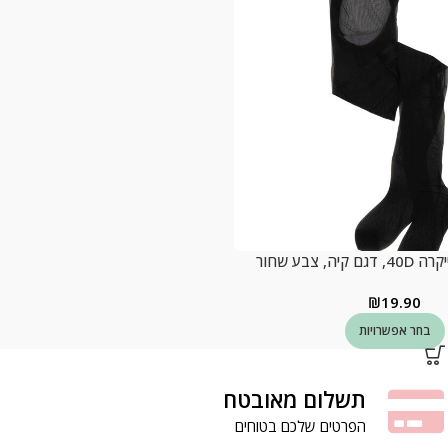
ה, צבע שחור
₪
19.90
בחר אפשרויות
תשלום מאובטח
הפרטים שלכם בטוחים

--- --- ---

JOB ITEM: From the material above, output every line exactly as written, dropping any picture.

OUTPUT FOR THIS EXERCISE:
ה, צבע שחור
₪
19.90
בחר אפשרויות
תשלום מאובטח
הפרטים שלכם בטוחים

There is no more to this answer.